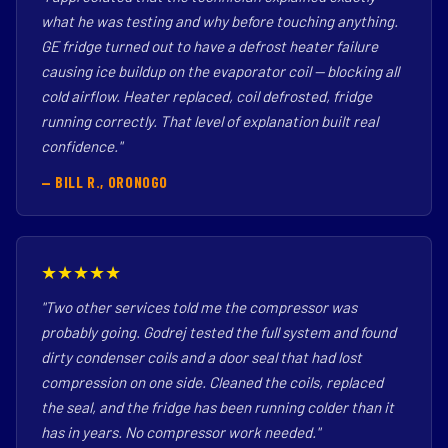
what he was testing and why before touching anything.
GE fridge turned out to have a defrost heater failure
causing ice buildup on the evaporator coil — blocking all
cold airflow. Heater replaced, coil defrosted, fridge
running correctly. That level of explanation built real
confidence."
— BILL R., ORONOGO
★★★★★
"Two other services told me the compressor was
probably going. Godrej tested the full system and found
dirty condenser coils and a door seal that had lost
compression on one side. Cleaned the coils, replaced
the seal, and the fridge has been running colder than it
has in years. No compressor work needed."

====

Could you repeat all of the entries exactly, without the pictures?

what he was testing and why before touching anything.
GE fridge turned out to have a defrost heater failure
causing ice buildup on the evaporator coil — blocking all
cold airflow. Heater replaced, coil defrosted, fridge
running correctly. That level of explanation built real
confidence."
— BILL R., ORONOGO
★★★★★
"Two other services told me the compressor was
probably going. Godrej tested the full system and found
dirty condenser coils and a door seal that had lost
compression on one side. Cleaned the coils, replaced
the seal, and the fridge has been running colder than it
has in years. No compressor work needed."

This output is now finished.